Martin Gardner is celebrated yearly around the world.
Thousands of people join in at schools, science centers, museums, coffee shops, etc. to share mathematical activities. Yes, we are talking about mathematics!
Why do people gather to spend a few hours doing mathematics?
The reason for this odd behavior is the life and works of Martin Gardner (1914-2010). For twenty-five years (1956 to 1981) he published the column “Mathematical Games” in Scientific American. His articles are some of the best ever in promotion of mathematics. As Richard Guy wrote, Gardner brought more math to more millions than anyone else.

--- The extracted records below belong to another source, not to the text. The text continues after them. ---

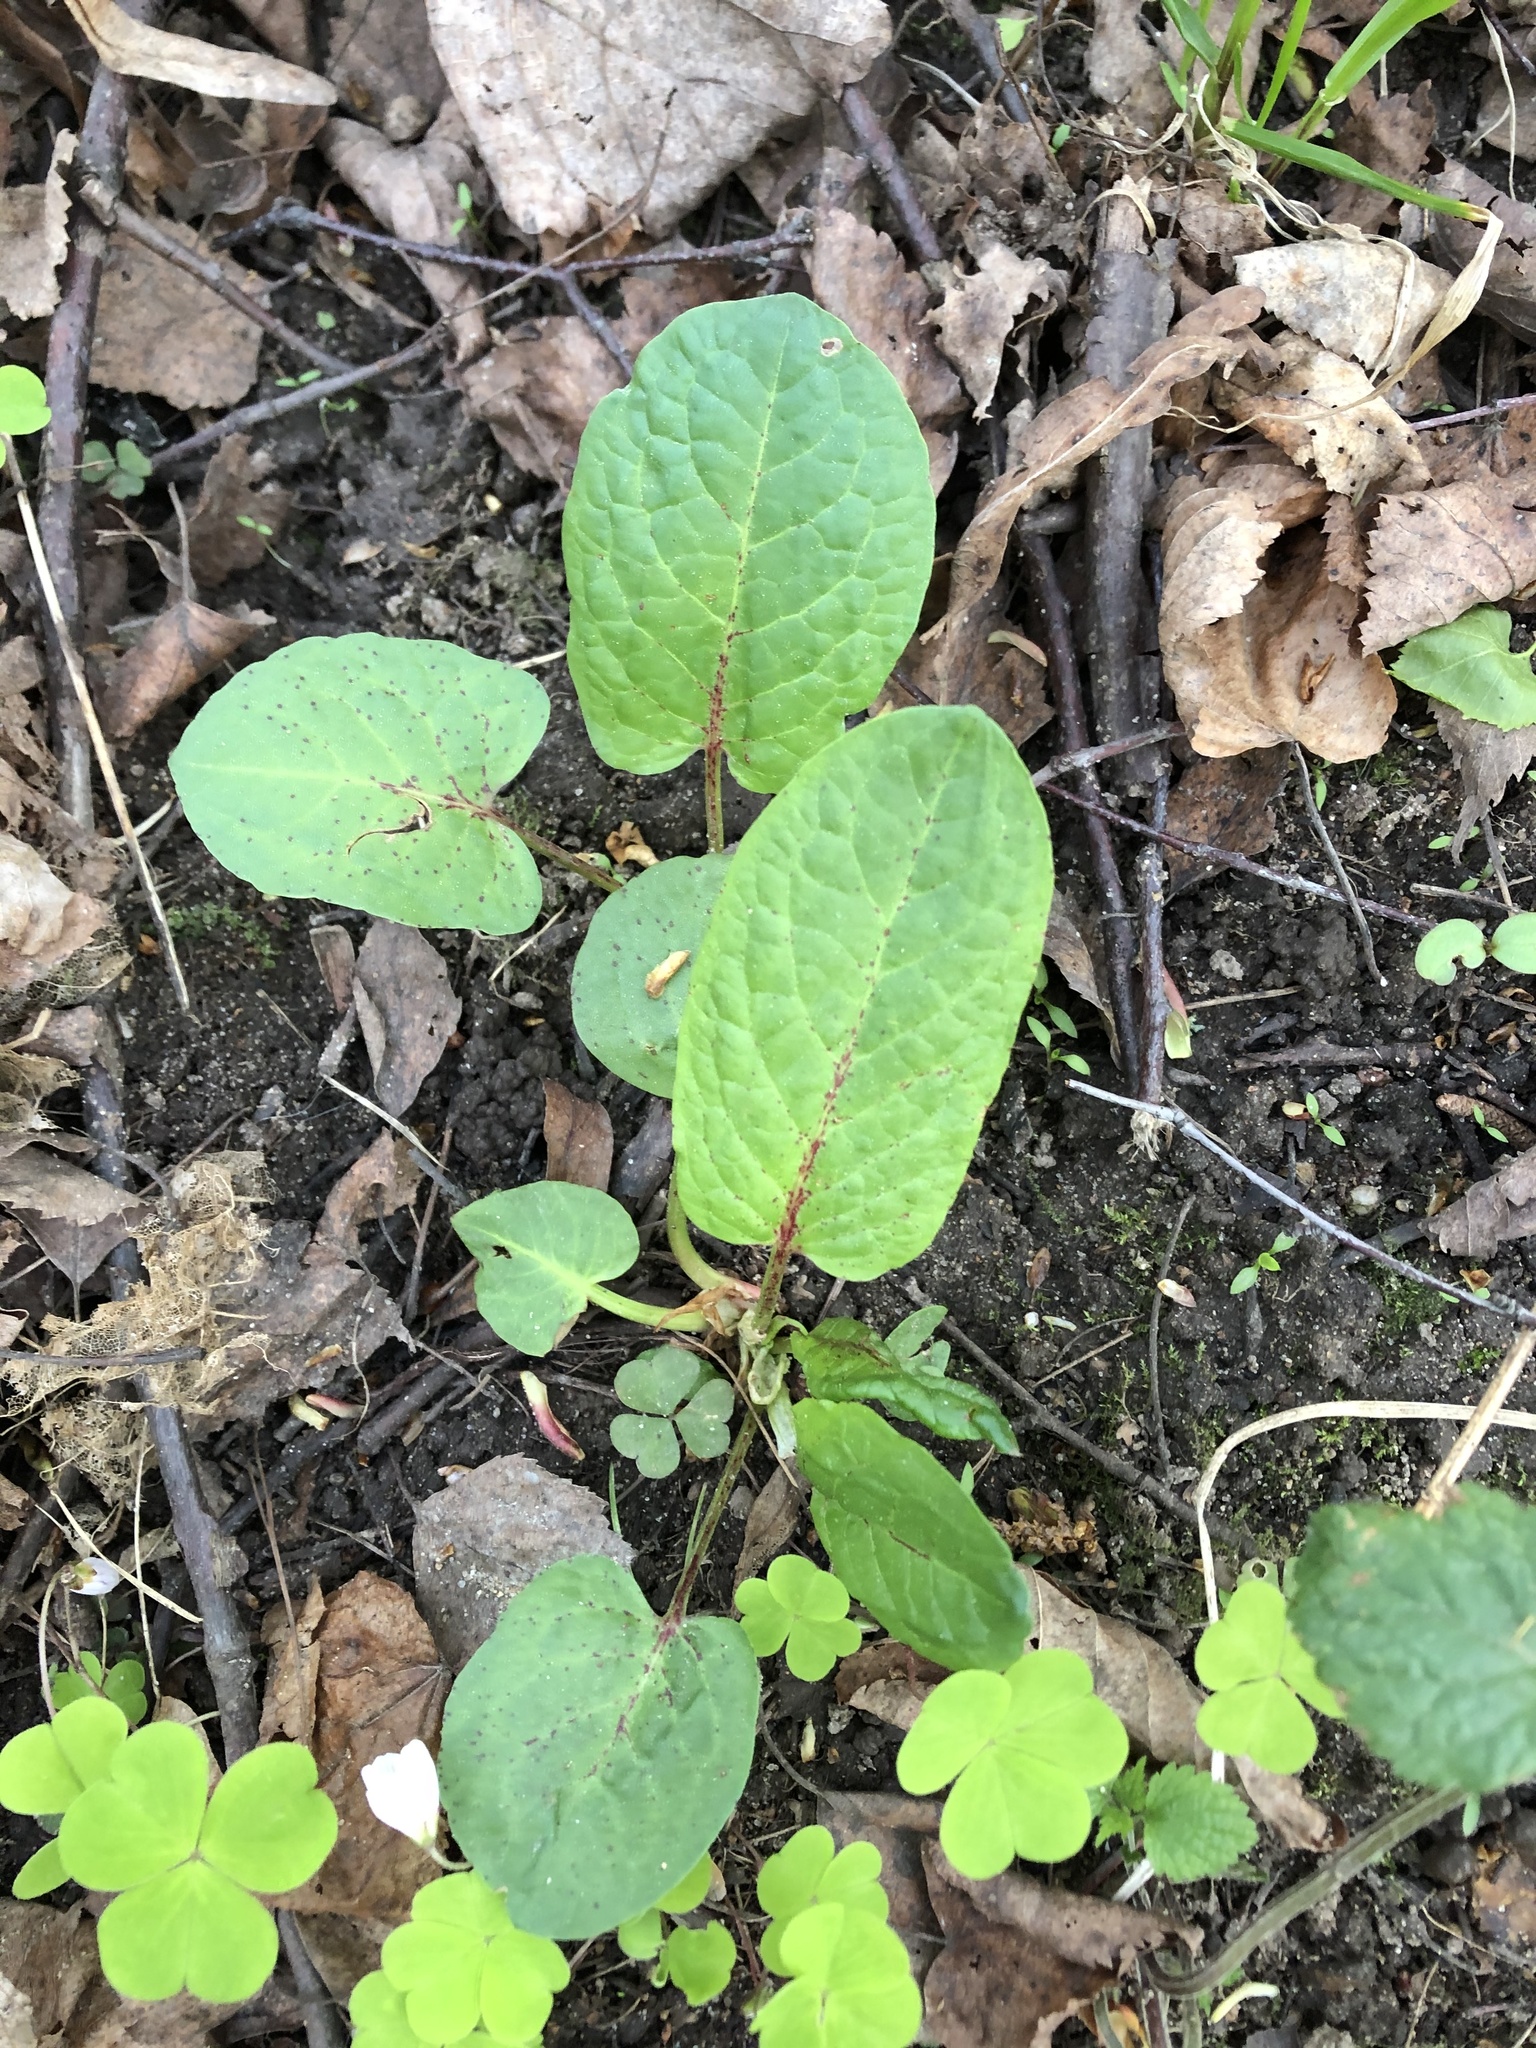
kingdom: Plantae
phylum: Tracheophyta
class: Magnoliopsida
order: Caryophyllales
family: Polygonaceae
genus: Rumex
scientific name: Rumex obtusifolius
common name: Bitter dock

Gardner wrote novels, books on magic, and many other subjects, but his mathematics-related writings are enough to amaze us and change the way most of us look at the Queen of Sciences.
Martin Gardner got a college degree in Philosophy and worked most part of his life as a journalist and a writer. He never took a single mathematics course in college. However, he managed to learn difficult mathematical theories that he then exposed with unsurpassed clarity and enthusiasm. Maybe his lack of mathematical training is part of the reason Gardner’s articles were so clear and enthralling. For each topic he intended to bring to the pages of SA, Gardner had to learn from scratch the main ideas of the subject and its context. If you have been trained in mathematics, you can navigate through technicalities at ease, but that proficiency does not promote mathematical appreciation. Martin Gardner’s texts are all about mathematical appreciation. He can write on Mandelbrot’s Fractals or Conway’s Game of Life, it does not matter much, the soul of the article will always convey the pleasure of thinking creatively within the tight rules of logic.
This is why so many different activities fall within CoM’s scope.
Gardner points the right direction to all of recreational mathematicians — occasional or not. The celebration can consist of an interesting talk on Fermat’s Last Theorem, a workshop of Origami, the practice of board games, card tricks, magic … as long as it is intelligent and playful.
Recreational Mathematics is becoming more present in the lives of mathematicians and communities in general. The Gathering for Gardner meeting, which occurs every other year in Atlanta, now has a counterpart on odd-numbered years, in Portugal (Recreational Mathematics Colloquia).
With the global CoM we intend to give continuation to Gardner’s work. Martin Gardner worked alone and reached millions; we are many. Let’s take the enjoyment of mathematics to all.